[ Update Dec 5th 5:45pm EST: At the moment we’re part of the delegation for wikileaks.ch and were told to expect the .org delegation, however it is now looking more nebulous. There is some confusion around control over the wikileaks.ORG domain and who has it. To be honest, it turns out we are not dealing with actual Wikileaks people on the backend, but third-parties who are co-ordinating a DNS effort for them, including the initial fallback domain, wikileaks.ch (which we were also incorrectly blamed for unplugging)
So we’re also setup here to carry DNS for wikileaks.org if and when our nameservers can be added to their delegation. We can also act as the Registrar if need be. More as it comes in ]
After being mistakenly blamed for unplugging the DNS for wikileaks on friday and then spending the weekend screaming very loudly about: mob journalism, inaccuracy, clueless commentary and badgering people to fix, retract and correct the misinformation, wikileaks[.ch] has added easyDNS to their nameserver delegation:
wikileaks.ch. 1800 IN NS dns2.easydns.net.
wikileaks.ch. 1800 IN NS ns2.easydns.com.
We’ve been added to the wikileaks.ch delegation in conjunction with a group of other independent nameserver operators. We are expecting the wikileaks.org domain to follow.
From the moment this episode started, we just sort of knew that this would be the outcome of events. Over the weekend we’ve seen a lot of online banter about whether what happened with their previous DNS provider was right or wrong and we sympathize with both wikileaks and everydns. As I’ve mentioned before, unless you have personally had to face a screaming full-on DDoS attack yourself, you really have no idea wtf you’re talking about.
Generally there are two kinds of DOS targets:
- Targets you never knew were using your system and when you find out, you want to take a shower. These are the targets 90% of the time: ponzi schemes, virus distributors, phishing sites, etc. These are usually scumbags who make a lot of enemies and are already violating your AUP. The DOS brings your attention to their presence on your system, you throw them under a bus and the DOS follows them. Problem solved.

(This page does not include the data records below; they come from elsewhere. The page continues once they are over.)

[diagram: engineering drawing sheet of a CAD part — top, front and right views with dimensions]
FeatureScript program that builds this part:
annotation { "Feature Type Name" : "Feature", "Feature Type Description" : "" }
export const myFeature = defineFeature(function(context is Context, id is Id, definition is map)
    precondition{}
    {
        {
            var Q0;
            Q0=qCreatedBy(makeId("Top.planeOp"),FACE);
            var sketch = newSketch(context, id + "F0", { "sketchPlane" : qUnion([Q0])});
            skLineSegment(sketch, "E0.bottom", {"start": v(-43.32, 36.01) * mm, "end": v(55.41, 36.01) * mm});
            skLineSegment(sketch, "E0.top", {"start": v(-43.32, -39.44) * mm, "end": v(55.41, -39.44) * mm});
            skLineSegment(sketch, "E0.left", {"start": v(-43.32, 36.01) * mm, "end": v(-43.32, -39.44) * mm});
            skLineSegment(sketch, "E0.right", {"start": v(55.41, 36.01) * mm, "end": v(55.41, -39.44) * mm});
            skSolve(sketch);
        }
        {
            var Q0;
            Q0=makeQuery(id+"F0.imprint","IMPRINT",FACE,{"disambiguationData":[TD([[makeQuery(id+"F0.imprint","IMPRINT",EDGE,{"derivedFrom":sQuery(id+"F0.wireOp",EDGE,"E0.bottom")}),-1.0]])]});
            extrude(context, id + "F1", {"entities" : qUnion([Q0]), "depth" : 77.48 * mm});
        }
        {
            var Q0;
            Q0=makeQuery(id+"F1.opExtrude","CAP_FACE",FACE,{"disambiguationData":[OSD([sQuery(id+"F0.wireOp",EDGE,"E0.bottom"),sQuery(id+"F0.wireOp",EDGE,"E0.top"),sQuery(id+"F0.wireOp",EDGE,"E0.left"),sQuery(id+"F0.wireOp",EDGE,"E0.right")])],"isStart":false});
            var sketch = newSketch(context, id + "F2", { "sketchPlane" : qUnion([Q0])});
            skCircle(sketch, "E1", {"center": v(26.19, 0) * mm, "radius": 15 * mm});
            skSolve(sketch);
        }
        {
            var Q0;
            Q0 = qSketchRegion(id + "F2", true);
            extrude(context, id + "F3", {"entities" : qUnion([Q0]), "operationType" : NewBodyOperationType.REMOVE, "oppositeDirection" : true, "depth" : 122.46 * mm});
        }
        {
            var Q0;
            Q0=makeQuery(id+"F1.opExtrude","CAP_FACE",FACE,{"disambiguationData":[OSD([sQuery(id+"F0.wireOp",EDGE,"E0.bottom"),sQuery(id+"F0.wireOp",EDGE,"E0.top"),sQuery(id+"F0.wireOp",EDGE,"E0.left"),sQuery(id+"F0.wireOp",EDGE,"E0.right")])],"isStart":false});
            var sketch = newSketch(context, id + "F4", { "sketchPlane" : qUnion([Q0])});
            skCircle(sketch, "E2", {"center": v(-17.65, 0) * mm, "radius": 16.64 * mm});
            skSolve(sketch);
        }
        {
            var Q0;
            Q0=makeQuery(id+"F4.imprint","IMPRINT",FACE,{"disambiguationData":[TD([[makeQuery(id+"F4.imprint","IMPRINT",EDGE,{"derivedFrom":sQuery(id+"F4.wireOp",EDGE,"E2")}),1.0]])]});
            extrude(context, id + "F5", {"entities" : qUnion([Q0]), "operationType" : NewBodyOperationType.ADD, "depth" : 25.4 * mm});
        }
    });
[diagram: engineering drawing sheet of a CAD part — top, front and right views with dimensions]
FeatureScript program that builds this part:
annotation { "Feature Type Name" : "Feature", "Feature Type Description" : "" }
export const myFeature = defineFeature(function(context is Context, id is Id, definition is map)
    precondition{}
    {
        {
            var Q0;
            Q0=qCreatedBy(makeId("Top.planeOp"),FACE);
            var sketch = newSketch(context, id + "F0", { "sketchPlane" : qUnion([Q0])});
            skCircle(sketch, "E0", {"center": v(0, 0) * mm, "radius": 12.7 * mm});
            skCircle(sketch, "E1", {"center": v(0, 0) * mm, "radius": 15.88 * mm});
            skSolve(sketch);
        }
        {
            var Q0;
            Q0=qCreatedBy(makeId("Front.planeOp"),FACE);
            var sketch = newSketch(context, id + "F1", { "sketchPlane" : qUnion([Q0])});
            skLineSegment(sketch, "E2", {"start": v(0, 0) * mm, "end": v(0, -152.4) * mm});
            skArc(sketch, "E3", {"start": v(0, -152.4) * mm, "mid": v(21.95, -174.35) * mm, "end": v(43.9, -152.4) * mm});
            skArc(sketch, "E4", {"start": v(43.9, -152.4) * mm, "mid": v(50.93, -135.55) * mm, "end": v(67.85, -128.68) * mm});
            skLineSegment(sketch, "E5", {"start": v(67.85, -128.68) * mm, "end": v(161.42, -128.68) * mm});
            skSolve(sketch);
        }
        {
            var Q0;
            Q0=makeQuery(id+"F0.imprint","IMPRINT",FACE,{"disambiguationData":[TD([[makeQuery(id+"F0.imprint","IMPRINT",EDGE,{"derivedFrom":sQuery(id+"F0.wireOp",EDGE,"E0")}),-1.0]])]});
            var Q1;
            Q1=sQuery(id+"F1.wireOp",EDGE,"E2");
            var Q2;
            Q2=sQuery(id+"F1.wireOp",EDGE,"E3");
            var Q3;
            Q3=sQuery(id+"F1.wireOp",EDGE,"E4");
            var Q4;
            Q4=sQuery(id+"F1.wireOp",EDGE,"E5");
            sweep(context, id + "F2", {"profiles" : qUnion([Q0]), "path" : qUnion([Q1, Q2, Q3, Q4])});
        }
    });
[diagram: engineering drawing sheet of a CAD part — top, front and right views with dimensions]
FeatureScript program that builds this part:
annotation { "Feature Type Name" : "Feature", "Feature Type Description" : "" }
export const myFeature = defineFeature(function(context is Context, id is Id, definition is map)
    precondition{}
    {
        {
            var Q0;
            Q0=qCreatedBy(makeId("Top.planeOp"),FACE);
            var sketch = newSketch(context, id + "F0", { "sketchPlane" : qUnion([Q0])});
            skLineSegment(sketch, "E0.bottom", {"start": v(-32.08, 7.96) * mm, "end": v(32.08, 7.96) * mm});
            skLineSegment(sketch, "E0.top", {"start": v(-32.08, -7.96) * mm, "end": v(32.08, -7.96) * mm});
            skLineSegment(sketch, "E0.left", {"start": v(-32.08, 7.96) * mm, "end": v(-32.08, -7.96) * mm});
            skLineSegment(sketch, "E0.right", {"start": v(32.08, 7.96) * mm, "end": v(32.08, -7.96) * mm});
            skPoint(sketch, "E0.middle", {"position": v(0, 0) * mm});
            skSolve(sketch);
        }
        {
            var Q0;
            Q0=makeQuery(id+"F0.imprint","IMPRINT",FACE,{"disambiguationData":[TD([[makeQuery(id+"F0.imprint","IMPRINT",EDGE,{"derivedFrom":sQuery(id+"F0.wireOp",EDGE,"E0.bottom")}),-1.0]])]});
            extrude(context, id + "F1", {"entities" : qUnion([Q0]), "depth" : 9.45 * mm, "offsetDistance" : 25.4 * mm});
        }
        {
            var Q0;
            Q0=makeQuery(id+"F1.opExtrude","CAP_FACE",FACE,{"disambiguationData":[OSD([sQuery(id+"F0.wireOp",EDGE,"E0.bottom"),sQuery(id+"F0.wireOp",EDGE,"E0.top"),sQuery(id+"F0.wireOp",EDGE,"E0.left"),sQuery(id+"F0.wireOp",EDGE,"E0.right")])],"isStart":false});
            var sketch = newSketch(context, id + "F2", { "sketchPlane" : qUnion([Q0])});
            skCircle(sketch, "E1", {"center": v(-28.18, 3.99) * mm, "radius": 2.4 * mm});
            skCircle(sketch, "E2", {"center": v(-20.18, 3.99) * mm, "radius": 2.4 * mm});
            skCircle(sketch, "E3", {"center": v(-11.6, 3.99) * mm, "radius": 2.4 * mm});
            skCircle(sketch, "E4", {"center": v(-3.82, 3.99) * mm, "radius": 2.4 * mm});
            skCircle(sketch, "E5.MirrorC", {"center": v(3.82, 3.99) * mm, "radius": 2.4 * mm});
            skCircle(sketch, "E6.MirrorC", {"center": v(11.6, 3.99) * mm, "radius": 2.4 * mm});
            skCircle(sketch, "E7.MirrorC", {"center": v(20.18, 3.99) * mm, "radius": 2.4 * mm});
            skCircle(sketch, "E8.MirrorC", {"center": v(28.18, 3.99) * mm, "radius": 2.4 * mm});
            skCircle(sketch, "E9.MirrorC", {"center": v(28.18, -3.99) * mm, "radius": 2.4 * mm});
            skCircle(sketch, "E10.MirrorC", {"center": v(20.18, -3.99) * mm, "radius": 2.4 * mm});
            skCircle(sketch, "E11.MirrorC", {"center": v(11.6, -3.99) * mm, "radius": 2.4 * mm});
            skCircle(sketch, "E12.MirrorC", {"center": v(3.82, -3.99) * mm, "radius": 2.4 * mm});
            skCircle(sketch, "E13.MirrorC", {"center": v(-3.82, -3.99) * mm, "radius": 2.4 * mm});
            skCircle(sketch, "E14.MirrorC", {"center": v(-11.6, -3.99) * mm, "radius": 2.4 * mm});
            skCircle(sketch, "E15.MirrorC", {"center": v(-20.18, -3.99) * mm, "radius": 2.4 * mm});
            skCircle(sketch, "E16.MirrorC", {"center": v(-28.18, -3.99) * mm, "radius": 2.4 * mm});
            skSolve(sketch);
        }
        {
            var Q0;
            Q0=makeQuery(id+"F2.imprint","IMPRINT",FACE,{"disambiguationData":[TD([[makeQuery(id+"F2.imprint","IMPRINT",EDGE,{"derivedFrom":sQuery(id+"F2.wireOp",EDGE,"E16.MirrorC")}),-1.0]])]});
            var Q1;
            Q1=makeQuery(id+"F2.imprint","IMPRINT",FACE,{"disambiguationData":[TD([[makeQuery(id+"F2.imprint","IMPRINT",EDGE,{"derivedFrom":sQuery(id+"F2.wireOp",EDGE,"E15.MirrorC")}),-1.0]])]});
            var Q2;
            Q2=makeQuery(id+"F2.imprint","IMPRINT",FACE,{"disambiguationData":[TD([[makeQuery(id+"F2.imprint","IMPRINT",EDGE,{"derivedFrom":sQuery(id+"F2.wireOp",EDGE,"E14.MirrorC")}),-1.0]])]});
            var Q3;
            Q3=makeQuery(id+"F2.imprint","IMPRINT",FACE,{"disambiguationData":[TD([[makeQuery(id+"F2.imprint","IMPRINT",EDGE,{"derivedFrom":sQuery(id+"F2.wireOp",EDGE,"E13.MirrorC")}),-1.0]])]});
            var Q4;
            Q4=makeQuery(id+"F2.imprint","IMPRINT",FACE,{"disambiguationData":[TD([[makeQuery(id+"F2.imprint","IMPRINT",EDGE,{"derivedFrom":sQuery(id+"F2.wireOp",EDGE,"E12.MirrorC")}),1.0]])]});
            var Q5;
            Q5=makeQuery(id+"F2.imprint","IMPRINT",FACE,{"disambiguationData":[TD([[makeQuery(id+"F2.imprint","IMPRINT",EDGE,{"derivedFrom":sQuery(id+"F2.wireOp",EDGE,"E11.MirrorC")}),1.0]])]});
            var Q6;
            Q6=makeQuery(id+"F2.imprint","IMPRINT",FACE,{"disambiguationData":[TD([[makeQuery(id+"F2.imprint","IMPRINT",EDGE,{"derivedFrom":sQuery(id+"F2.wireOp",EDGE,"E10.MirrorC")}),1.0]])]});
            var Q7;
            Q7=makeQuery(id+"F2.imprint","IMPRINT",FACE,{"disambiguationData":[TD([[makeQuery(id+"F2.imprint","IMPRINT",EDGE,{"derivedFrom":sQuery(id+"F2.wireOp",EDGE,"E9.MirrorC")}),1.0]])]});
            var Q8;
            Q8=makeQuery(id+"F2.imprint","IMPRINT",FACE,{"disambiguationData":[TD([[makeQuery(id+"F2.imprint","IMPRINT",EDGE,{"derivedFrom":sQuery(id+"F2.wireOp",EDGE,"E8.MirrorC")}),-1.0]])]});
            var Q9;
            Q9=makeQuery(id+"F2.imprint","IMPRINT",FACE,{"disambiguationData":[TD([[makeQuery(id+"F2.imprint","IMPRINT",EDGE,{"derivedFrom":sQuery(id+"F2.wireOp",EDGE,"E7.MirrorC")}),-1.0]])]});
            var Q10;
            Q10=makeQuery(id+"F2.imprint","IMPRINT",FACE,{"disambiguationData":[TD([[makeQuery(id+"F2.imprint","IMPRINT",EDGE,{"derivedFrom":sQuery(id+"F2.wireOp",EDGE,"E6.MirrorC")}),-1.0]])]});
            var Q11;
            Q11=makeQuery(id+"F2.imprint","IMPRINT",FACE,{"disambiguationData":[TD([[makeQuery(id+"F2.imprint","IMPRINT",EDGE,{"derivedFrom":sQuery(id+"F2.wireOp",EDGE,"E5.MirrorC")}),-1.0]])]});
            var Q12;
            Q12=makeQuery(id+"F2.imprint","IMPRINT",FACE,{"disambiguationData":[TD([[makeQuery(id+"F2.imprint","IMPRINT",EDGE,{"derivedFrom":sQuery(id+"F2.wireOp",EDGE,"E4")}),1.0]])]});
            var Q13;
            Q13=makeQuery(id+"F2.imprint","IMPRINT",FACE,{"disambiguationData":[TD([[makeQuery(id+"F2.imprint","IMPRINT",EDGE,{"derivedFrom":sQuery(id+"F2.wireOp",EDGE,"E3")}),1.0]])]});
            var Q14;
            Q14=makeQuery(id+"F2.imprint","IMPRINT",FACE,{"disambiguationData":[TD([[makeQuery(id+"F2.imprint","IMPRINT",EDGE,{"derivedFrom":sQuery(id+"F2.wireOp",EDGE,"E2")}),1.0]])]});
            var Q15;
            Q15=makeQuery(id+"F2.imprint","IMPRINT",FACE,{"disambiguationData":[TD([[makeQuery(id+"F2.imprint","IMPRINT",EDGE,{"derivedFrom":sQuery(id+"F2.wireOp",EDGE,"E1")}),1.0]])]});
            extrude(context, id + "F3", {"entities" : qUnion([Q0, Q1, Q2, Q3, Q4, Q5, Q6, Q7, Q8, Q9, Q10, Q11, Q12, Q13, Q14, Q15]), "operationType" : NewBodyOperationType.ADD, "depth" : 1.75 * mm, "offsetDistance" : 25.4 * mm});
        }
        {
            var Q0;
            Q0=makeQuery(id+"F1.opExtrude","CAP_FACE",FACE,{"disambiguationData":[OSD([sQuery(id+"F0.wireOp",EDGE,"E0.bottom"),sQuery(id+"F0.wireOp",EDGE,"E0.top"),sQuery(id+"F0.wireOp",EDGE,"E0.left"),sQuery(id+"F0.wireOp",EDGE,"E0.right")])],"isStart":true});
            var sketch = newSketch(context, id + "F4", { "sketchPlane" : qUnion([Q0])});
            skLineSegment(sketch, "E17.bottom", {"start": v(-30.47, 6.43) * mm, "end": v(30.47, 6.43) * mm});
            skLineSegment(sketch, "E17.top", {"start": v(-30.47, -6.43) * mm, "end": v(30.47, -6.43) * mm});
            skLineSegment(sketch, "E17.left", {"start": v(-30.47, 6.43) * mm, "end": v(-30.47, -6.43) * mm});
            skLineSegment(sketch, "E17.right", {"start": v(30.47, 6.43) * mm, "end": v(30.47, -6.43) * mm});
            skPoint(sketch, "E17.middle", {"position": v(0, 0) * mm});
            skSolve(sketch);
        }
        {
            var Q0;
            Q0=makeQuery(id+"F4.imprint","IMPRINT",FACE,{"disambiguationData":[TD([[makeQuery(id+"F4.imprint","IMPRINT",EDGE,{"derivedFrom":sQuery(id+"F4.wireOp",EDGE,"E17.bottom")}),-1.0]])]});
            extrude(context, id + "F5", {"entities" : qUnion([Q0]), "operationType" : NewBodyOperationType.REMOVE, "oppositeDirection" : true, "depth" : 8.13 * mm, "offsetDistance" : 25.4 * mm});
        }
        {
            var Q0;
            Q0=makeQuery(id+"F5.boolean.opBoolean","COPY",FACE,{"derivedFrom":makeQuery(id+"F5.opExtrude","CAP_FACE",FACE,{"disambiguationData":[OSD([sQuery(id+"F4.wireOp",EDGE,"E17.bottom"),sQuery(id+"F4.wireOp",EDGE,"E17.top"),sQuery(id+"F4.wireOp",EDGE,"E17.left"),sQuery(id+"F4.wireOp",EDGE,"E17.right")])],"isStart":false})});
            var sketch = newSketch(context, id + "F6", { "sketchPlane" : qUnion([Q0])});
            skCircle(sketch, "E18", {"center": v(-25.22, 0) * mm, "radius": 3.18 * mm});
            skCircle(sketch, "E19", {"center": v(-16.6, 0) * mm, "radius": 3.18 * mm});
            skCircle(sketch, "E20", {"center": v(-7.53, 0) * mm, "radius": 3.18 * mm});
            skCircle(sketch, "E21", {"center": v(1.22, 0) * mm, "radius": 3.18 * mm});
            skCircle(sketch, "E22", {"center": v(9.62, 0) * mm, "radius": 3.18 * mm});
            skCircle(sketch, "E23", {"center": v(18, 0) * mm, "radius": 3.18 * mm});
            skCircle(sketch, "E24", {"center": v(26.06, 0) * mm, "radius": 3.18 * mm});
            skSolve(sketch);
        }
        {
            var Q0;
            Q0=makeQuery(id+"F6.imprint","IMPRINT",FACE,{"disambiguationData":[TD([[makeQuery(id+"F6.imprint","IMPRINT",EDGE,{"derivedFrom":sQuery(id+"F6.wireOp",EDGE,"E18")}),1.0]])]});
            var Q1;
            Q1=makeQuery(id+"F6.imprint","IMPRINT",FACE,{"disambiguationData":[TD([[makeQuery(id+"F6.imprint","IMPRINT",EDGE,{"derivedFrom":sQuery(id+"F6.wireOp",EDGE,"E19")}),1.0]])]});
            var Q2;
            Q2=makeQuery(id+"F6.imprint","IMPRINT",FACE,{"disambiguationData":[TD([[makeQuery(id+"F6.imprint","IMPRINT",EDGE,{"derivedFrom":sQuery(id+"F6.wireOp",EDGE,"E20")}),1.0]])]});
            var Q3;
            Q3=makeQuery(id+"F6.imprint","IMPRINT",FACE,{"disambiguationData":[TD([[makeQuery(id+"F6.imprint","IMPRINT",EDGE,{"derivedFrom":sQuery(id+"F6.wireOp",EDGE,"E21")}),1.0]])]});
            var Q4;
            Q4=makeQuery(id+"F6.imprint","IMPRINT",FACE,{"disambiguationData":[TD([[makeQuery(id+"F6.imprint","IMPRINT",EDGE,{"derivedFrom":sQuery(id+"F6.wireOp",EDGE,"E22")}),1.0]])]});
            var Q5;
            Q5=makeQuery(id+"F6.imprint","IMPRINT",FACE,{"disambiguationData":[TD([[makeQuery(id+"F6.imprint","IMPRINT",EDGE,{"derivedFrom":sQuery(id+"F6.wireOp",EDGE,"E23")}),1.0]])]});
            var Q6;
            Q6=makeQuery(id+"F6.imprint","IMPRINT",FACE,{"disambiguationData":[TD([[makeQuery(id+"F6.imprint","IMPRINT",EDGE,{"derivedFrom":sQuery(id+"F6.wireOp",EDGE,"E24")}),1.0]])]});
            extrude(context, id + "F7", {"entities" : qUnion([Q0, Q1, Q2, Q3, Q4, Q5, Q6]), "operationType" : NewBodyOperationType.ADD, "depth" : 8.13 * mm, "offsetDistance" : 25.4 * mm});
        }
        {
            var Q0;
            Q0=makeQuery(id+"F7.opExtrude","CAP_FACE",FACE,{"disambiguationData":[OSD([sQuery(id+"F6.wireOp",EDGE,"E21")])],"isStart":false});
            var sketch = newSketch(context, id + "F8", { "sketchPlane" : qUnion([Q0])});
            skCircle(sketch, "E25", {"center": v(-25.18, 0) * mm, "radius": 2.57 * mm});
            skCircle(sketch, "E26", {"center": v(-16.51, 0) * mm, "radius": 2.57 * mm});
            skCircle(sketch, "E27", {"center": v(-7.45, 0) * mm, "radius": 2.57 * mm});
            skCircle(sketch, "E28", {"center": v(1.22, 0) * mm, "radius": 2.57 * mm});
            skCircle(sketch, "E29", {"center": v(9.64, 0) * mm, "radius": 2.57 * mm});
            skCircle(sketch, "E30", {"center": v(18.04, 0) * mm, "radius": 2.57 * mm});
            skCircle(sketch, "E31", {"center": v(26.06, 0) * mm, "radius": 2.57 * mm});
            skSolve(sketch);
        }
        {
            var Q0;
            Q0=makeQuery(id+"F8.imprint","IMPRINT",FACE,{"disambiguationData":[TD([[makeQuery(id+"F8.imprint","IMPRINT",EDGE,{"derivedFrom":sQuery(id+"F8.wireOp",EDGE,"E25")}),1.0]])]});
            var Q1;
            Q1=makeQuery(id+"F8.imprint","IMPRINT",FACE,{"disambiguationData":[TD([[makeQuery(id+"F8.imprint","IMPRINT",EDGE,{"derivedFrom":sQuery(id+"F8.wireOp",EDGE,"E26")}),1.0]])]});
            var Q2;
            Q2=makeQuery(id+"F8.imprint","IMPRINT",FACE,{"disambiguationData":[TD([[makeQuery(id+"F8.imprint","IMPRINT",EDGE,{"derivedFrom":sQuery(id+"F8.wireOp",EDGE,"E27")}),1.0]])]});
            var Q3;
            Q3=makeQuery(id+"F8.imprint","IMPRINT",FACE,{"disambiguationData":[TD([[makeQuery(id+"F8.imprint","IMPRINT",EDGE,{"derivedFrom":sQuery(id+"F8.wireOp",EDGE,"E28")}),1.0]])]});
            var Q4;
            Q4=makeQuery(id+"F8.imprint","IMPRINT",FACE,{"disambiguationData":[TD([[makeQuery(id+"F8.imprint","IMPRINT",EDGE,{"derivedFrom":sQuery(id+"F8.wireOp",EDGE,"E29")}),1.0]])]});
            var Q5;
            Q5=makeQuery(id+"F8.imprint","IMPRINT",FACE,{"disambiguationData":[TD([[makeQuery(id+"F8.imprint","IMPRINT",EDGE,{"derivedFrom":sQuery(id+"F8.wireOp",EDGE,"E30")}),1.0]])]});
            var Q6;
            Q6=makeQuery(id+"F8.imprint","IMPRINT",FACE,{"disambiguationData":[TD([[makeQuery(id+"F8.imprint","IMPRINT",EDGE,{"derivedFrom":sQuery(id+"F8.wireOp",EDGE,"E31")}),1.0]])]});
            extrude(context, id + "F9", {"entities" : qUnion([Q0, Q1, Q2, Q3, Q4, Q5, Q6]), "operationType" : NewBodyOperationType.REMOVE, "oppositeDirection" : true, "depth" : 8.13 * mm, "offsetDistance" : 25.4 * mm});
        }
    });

- Then there’s “high profile” and “hot button” customers who people try to DOS just for bragging rights or some sort of vendetta. These are harder to handle, as you don’t want to cut off somebody who has a legit right to co-exist on the net with everybody else. Sometimes, you have to pull the plug, even temporarily to give yourself time to think and figure out your next move. I mean this in a very generic way: datacenters do this, network carriers do this, web hosts do this: if it gets too intense for your upstream, whammo, you’re null routed until things cool down. This is just how it works out here.
Having said that, we did raise quite a stink about being incorrectly named as the DNS provider who unplugged wikileaks, so when faced with the prospect of having them really actually use us for DNS it clearly became a case of “put up or shut up“. So now we’re going to take this on. I feel like we’ve already “done the time”, so we may as well “do the crime”.
At this point we are not the Registrar on the wikileaks.org domain, but for the most part, the conditions we stipulated in our previous post on the subject are in place.
I feel somewhat swept up in events that have taken on a life of their own and brought us to this unavoidable, inevitable place, all because somebody made a typo somewhere along the line a few days ago. Talk about “Butterfly Effect” – please go easy on us.